[Available records]

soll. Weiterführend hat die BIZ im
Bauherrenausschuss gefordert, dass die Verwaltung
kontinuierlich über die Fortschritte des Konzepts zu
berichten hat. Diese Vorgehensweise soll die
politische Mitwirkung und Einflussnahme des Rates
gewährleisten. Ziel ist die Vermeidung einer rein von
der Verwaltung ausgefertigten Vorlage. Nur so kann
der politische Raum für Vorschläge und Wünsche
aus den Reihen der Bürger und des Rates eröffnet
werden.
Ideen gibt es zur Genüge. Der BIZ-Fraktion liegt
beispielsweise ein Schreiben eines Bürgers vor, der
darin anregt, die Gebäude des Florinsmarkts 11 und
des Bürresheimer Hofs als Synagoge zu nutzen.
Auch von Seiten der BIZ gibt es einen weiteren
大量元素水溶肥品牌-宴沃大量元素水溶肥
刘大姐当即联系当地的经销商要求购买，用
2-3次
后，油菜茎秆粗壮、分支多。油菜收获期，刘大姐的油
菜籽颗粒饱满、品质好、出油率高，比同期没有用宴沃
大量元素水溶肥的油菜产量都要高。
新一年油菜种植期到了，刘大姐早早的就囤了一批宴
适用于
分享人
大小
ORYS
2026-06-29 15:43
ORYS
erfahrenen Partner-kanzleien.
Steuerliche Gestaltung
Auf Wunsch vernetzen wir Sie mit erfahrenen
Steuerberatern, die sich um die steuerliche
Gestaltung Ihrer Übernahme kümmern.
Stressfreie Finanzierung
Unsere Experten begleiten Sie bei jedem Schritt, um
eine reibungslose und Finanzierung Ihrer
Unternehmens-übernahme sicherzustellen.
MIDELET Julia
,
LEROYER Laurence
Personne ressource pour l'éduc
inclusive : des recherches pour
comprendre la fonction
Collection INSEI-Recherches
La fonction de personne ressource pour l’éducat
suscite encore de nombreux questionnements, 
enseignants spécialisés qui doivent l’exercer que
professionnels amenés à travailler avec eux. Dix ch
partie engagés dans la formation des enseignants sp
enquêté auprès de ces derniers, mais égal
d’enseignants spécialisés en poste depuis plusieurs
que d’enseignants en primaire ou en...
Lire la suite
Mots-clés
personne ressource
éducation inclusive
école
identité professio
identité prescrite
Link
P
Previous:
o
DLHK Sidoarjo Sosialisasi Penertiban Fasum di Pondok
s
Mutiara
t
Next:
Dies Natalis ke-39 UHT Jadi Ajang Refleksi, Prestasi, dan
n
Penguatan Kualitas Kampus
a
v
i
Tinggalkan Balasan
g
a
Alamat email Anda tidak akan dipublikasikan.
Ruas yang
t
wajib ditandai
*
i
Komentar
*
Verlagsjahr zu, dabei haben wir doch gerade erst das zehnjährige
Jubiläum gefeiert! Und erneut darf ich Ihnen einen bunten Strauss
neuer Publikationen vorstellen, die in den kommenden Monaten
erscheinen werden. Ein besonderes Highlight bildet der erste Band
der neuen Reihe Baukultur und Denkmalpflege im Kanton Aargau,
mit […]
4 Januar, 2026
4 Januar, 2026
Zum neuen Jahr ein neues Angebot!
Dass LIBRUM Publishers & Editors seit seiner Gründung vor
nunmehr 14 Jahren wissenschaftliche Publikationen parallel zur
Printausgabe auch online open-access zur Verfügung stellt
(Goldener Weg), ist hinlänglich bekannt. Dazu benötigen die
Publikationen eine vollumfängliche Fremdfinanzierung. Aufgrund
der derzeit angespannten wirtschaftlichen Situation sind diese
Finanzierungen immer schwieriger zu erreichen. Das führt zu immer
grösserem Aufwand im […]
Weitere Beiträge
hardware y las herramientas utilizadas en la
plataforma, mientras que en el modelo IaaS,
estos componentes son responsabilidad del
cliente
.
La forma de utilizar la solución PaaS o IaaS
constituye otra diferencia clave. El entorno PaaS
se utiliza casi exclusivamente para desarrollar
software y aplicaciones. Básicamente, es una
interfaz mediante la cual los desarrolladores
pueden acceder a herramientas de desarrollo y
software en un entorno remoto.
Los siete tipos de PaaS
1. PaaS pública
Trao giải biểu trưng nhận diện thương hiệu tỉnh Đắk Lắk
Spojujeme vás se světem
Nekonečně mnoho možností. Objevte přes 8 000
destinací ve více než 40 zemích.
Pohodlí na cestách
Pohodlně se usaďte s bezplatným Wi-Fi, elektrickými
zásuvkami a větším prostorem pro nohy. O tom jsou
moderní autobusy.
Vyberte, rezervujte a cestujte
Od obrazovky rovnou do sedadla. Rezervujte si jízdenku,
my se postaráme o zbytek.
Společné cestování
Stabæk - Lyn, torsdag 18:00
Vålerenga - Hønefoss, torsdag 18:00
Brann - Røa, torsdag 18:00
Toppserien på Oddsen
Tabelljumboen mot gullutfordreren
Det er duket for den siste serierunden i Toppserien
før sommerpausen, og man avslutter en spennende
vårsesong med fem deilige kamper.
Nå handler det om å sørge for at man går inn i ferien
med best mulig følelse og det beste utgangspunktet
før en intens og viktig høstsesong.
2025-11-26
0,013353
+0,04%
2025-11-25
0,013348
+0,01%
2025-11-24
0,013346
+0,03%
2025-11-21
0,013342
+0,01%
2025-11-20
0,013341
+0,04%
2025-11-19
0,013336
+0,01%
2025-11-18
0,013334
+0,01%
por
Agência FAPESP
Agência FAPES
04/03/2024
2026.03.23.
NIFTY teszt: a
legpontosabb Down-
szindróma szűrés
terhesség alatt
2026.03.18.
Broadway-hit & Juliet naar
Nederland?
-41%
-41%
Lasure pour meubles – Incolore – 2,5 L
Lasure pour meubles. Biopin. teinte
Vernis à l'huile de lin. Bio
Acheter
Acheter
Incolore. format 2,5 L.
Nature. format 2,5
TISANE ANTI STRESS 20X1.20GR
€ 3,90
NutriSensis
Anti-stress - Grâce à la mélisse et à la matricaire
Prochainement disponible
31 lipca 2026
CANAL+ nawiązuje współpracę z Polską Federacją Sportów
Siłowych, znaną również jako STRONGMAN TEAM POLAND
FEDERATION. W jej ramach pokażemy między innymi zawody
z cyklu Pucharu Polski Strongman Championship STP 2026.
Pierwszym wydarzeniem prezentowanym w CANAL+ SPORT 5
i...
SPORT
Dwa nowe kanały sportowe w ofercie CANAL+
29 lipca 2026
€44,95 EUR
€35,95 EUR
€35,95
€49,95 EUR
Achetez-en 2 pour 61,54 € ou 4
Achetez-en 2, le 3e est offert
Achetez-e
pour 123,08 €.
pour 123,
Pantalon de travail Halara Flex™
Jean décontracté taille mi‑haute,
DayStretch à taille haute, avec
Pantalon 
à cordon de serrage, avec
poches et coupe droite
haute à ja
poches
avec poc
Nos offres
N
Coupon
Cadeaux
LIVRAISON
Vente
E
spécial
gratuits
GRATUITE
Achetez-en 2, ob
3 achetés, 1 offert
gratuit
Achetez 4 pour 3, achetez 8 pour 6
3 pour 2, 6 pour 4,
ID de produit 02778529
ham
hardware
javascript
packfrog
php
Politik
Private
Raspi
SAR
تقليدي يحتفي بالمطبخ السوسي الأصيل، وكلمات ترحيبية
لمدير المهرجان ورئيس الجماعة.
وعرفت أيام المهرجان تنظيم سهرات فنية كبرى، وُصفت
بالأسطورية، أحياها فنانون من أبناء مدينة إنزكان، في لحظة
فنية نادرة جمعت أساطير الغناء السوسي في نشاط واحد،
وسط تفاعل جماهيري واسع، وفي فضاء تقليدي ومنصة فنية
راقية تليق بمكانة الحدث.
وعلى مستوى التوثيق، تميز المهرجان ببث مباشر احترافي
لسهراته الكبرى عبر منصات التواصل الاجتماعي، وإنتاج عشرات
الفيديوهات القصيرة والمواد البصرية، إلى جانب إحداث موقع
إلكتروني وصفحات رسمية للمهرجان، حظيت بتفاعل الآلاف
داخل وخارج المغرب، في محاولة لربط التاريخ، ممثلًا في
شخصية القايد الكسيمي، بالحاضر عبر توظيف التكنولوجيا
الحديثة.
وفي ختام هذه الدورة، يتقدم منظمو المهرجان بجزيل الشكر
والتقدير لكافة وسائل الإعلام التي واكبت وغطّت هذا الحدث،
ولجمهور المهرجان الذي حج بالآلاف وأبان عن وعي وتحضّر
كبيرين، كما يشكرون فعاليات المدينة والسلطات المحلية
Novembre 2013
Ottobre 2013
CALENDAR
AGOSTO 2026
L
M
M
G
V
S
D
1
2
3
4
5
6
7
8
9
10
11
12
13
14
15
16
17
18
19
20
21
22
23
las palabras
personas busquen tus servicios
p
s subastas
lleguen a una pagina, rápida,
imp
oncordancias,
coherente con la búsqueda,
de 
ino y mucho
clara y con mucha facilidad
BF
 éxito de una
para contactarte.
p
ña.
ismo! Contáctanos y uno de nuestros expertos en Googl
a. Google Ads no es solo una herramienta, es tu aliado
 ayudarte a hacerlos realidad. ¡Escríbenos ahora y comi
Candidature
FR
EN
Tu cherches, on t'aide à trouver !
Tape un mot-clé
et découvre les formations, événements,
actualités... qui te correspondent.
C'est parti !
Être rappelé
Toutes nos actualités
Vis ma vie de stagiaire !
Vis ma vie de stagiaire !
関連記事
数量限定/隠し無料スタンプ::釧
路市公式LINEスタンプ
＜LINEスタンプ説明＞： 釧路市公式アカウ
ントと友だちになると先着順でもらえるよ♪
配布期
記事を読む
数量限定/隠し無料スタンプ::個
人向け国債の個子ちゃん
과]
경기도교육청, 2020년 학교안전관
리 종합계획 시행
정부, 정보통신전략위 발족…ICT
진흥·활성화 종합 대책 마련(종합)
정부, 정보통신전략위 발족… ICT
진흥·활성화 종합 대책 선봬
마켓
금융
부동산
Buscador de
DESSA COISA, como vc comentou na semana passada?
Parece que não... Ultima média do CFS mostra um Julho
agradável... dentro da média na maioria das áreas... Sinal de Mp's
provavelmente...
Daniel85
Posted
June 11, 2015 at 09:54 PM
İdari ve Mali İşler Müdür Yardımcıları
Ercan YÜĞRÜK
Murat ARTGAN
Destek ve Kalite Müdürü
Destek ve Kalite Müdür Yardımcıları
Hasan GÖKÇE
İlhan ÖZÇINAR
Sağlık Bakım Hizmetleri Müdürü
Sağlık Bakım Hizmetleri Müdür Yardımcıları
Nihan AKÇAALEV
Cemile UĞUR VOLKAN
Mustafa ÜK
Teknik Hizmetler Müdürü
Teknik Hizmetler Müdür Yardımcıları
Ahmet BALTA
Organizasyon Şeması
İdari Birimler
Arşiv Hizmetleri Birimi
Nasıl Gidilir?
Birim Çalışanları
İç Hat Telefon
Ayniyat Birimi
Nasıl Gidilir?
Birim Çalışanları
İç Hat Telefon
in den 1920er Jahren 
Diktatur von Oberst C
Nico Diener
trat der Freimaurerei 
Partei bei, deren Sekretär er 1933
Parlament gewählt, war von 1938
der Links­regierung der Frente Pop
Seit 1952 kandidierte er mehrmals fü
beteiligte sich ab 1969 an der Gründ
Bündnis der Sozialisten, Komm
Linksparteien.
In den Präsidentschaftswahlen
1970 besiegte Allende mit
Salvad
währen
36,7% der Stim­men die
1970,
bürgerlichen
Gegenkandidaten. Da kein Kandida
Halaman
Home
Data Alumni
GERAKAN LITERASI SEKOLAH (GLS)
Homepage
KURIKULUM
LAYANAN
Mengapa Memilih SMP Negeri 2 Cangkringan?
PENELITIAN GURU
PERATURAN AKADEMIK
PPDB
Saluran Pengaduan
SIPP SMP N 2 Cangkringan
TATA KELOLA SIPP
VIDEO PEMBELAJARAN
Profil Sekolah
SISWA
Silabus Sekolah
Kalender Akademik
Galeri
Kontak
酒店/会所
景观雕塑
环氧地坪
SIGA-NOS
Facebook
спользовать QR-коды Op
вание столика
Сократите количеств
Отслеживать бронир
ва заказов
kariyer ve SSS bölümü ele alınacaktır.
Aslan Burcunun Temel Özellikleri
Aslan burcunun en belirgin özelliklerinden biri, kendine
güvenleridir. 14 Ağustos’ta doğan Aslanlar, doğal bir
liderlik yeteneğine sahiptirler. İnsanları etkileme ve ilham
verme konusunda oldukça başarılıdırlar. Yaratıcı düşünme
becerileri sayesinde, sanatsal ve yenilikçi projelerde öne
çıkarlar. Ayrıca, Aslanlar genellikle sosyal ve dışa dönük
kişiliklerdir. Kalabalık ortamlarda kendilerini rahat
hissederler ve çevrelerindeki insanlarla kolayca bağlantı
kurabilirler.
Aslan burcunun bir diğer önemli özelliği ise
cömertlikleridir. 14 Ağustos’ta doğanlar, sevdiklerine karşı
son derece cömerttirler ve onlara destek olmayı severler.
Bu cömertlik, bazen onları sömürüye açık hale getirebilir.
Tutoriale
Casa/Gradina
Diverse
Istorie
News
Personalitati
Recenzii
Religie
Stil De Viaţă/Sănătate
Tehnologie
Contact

[What the task asks]
In the listing above, find the line containing "Personne ressource pour l'éduc" and the line containing "nunmehr 14 Jahren", then repeat those two lines and everything between them exactly.

[Written response]
Personne ressource pour l'éduc
inclusive : des recherches pour
comprendre la fonction
Collection INSEI-Recherches
La fonction de personne ressource pour l’éducat
suscite encore de nombreux questionnements, 
enseignants spécialisés qui doivent l’exercer que
professionnels amenés à travailler avec eux. Dix ch
partie engagés dans la formation des enseignants sp
enquêté auprès de ces derniers, mais égal
d’enseignants spécialisés en poste depuis plusieurs
que d’enseignants en primaire ou en...
Lire la suite
Mots-clés
personne ressource
éducation inclusive
école
identité professio
identité prescrite
Link
P
Previous:
o
DLHK Sidoarjo Sosialisasi Penertiban Fasum di Pondok
s
Mutiara
t
Next:
Dies Natalis ke-39 UHT Jadi Ajang Refleksi, Prestasi, dan
n
Penguatan Kualitas Kampus
a
v
i
Tinggalkan Balasan
g
a
Alamat email Anda tidak akan dipublikasikan.
Ruas yang
t
wajib ditandai
*
i
Komentar
*
Verlagsjahr zu, dabei haben wir doch gerade erst das zehnjährige
Jubiläum gefeiert! Und erneut darf ich Ihnen einen bunten Strauss
neuer Publikationen vorstellen, die in den kommenden Monaten
erscheinen werden. Ein besonderes Highlight bildet der erste Band
der neuen Reihe Baukultur und Denkmalpflege im Kanton Aargau,
mit […]
4 Januar, 2026
4 Januar, 2026
Zum neuen Jahr ein neues Angebot!
Dass LIBRUM Publishers & Editors seit seiner Gründung vor
nunmehr 14 Jahren wissenschaftliche Publikationen parallel zur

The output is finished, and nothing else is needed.